▸ **Your task**
What you output must match, exactly, the lines from the start of the records to the line containing "pinky pip: (44, 123)", both ends kept and pictures excluded.

▸ **Source data**
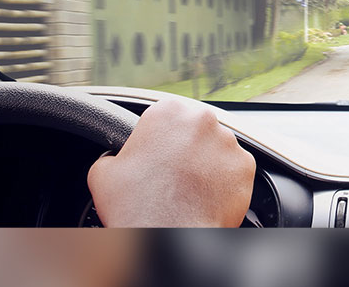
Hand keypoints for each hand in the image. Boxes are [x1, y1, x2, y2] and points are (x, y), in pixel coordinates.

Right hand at [87, 96, 255, 226]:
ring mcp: (227, 142)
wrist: (168, 237)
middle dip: (186, 148)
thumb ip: (113, 154)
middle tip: (173, 174)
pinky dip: (224, 181)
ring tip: (190, 189)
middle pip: (194, 129)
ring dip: (206, 163)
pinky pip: (234, 169)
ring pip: (217, 148)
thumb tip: (116, 158)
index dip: (160, 138)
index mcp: (167, 111)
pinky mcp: (244, 165)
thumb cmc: (136, 206)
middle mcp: (201, 119)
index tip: (157, 155)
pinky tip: (206, 196)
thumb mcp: (103, 173)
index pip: (166, 116)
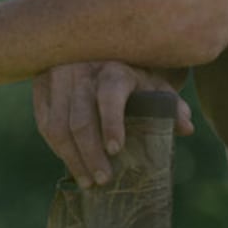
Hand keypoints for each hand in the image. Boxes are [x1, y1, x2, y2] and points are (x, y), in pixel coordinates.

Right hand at [32, 61, 193, 187]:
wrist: (101, 45)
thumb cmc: (134, 72)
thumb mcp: (153, 84)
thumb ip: (170, 104)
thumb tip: (186, 127)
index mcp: (114, 67)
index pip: (109, 96)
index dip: (111, 123)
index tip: (116, 150)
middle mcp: (82, 69)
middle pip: (80, 119)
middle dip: (90, 155)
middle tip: (104, 180)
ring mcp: (57, 76)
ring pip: (56, 126)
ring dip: (70, 158)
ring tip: (87, 182)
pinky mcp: (41, 85)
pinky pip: (44, 123)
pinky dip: (56, 147)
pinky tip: (70, 162)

▸ **Response**
Hand keypoints for each hand in the image. Boxes are [x1, y1, x2, y2] and points are (x, y), in pixel coordinates.

Right hand at [87, 96, 255, 226]:
ring mcp: (227, 142)
wrist: (168, 237)
middle dip: (186, 148)
thumb ip: (113, 154)
middle tip: (173, 174)
pinky dip: (224, 181)
ring tip: (190, 189)
middle pip: (194, 129)
ring dip: (206, 163)
pinky pip: (234, 169)
ring pip: (217, 148)
thumb tip: (116, 158)
index dip: (160, 138)
index mcp: (167, 111)
pinky mcp: (244, 165)
thumb cmc: (136, 206)
middle mcp: (201, 119)
index tip: (157, 155)
pinky tip: (206, 196)
thumb mcp: (103, 173)
index pip: (166, 116)
Hand keypoints for each hand in the image. Boxes are [x1, y1, x2, y2] and points are (x, y), in pixel coordinates.

Right hand at [32, 61, 193, 187]:
wrist: (101, 45)
thumb cmc: (134, 72)
thumb mcp: (153, 84)
thumb ip: (170, 104)
thumb tip: (186, 127)
index mcp: (114, 67)
index pip: (109, 96)
index dip: (111, 123)
index tip: (116, 150)
middle mcp: (82, 69)
middle pip: (80, 119)
middle dip: (90, 155)
middle tip: (104, 180)
ring mcp: (57, 76)
ring pip: (56, 126)
ring dip: (70, 158)
ring tip: (87, 182)
pinky mcp: (41, 85)
pinky pip: (44, 123)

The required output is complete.